Relevant academic research and scientific papers

Michael adducts in regioselective synthesis of N-substituted azoles

Michael adducts of azoles (4-phenyl-, 4-methyl- and 4-nitroimidazole, 4-methylbenzimidazole, 1,2,4-triazole and theophylline) are shown to be valuable substrates for obtaining the N-substituted derivatives of the parent heterocycles by a quaternization-Hofmann elimination sequence. The effectiveness of the procedure is dependent on the regiochemical outcome of the first, N-protective step, i.e. the Michael addition. By choosing the appropriate Michael acceptor, alkylating agent and deprotection conditions, the thermodynamically less stable regioisomers of N-substituted azoles have been obtained in high yields.

Ambident heterocyclic reactivity: Alkylation of 2-substituted-4-methylbenzimidazoles

The regioselectivities were determined for alkylations of 4-methyl-, 2,4-dimethyl-, 2-amino-4-methyl-, 2-chloro-4-methyl-, 2-ethoxy-4-methyl-benzimidazole, and 4-methylbenzimidazolone (as anions in dimethylformamide) with a variety of primary alkylating agents. These N1/N3 regioselectivities are correlated with the second order rate constants for benzylation (benzyl chloride/dimethylformamide/30°) of these heterocyclic anions under comparable conditions. Altering the alkylating agent, R'CH2Cl, causes movement along the loose-tight axis of S(N)2 transition state structures and produces substantial changes in regioselectivity. Variations along the early-late S(N)2 axis, caused by altering the 2-substituent in the 2-R-4-methylbenzimidazole anions, are much less effective in inducing changes in alkylation regioselectivity. The combined results are consistent with dominant 'steric approach control' for the alkylations, where the magnitude of the steric effect is critically dependent on the length of the developing N---C bond in the variable geometry S(N)2 alkylation transition states involved.
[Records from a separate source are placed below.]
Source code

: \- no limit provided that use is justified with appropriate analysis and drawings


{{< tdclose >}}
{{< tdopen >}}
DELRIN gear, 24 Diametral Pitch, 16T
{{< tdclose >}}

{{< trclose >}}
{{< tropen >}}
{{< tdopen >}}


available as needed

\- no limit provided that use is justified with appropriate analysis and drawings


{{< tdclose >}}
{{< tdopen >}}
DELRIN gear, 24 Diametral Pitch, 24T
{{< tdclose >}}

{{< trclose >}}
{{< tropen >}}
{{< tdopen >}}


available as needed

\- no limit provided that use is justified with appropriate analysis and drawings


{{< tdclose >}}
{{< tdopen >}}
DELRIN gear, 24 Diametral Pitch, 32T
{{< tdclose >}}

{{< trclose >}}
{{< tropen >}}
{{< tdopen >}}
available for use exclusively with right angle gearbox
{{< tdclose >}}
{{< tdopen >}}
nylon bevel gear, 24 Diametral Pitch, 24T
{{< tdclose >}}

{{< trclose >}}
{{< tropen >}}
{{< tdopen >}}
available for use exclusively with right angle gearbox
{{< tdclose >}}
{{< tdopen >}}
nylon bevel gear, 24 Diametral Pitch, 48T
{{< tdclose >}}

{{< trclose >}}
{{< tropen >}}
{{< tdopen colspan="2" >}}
Unequal steric effect of 2-substituents on N1 and N3 alkylations and their variation with alkylating agent are explained by invoking the geometry of roughly conical 'approach corridors' to the nitrogen alkylation sites. Temperature effects on these regioselectivities are small for most systems.
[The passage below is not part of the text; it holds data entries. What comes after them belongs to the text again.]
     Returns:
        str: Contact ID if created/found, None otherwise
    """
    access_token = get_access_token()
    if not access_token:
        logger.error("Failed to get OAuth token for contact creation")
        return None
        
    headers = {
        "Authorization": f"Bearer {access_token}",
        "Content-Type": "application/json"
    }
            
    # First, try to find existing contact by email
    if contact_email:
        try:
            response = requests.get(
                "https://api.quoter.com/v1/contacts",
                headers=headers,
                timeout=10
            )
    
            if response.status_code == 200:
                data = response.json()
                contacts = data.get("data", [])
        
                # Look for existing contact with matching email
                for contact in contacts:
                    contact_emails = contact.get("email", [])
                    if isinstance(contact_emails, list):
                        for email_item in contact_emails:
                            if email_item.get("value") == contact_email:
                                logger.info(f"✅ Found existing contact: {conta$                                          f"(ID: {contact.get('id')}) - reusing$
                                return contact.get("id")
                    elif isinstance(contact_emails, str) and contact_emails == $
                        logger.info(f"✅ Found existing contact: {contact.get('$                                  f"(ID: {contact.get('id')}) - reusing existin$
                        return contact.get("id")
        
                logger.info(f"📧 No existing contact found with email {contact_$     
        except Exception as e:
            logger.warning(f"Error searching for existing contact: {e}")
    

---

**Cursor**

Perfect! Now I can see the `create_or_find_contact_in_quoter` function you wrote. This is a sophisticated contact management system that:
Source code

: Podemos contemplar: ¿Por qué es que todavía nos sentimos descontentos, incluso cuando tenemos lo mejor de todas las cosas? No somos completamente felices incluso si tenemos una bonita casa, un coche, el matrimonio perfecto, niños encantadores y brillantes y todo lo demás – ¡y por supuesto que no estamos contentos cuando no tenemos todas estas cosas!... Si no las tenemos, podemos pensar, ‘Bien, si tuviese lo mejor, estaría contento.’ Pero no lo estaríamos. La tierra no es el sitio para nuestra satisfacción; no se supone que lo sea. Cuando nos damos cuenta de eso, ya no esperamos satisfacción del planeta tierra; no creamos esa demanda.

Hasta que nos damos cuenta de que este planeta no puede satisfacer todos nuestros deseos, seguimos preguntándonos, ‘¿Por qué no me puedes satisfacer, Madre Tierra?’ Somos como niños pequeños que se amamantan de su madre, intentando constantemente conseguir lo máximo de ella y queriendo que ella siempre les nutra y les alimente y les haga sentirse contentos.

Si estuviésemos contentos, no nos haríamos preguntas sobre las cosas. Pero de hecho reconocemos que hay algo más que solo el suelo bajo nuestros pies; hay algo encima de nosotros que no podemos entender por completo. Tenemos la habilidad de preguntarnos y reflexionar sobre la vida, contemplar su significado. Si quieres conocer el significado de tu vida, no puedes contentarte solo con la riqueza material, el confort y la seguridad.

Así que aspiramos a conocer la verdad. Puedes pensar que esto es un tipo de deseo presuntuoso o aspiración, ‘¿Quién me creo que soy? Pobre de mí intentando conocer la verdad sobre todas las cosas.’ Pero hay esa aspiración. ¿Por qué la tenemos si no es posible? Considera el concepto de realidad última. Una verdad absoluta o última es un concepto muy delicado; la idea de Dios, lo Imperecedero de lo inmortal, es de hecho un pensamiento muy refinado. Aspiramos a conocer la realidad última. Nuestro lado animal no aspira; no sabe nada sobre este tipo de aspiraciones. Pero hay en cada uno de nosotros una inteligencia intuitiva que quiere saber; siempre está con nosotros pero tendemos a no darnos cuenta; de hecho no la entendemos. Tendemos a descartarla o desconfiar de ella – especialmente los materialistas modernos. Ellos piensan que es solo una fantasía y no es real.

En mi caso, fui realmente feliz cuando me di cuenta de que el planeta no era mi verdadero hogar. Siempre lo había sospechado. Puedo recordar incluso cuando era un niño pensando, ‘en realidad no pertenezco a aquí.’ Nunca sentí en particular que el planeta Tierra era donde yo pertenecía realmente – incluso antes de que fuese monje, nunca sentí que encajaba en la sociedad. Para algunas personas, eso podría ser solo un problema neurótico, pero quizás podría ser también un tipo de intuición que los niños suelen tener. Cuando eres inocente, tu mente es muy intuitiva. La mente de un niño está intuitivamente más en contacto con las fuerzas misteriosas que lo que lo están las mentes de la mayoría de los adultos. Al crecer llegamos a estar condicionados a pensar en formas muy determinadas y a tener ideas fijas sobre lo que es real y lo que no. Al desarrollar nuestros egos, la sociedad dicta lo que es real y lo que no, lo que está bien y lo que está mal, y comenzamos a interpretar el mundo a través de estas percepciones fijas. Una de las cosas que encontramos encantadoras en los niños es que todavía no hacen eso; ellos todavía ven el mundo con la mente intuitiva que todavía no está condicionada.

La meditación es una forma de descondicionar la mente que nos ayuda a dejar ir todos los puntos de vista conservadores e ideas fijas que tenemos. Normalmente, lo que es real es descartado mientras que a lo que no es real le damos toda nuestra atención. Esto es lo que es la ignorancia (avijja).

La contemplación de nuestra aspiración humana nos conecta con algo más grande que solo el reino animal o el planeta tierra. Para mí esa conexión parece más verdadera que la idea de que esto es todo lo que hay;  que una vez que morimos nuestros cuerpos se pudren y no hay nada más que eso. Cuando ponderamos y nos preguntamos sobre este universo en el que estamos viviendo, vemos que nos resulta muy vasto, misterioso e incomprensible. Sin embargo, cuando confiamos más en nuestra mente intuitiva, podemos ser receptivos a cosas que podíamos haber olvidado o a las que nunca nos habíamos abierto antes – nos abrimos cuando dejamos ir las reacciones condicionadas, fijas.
Ambident Heterocyclic Reactivity: Alkylation of 4-Substituted and 2,4-Disubstituted Benzimidazoles

The N1/N3-alkylation patterns of 4-amino-, 4-methyl- and 4-nitro-benzimidazole anions, and their 2-methyl analogues, with a standard set of primary alkyl halides (in dimethylformamide, 30 deg) have been determined and compared.The observed regioselectivities are dominated by proximal effects - electrostatic field, non-bonded steric and in some cases specific association (hydrogen bonding) - the interplay of which is critically dependent on the (variable) geometries of the SN2 transition states involved, in particular on the N---C distance of the developing N-alkyl bonds.The presence of a symmetrically placed 2-methyl group produces an enhanced N1/N3 site selectivity, very sensitive to the loose-tight nature of the transition state.Halide leaving group effects on butylation regioselectivities of 2-unsubstituted, 2-ethoxy-, 2-methyl- and 2-chloro-4-methylbenzimidazole anions, whilst small, are consistent with a Bell-Evans-Polanyi analysis of SN2 transition state variations, with the earlier transition states of CH3(CH2)3I leading to reduced regioselectivities.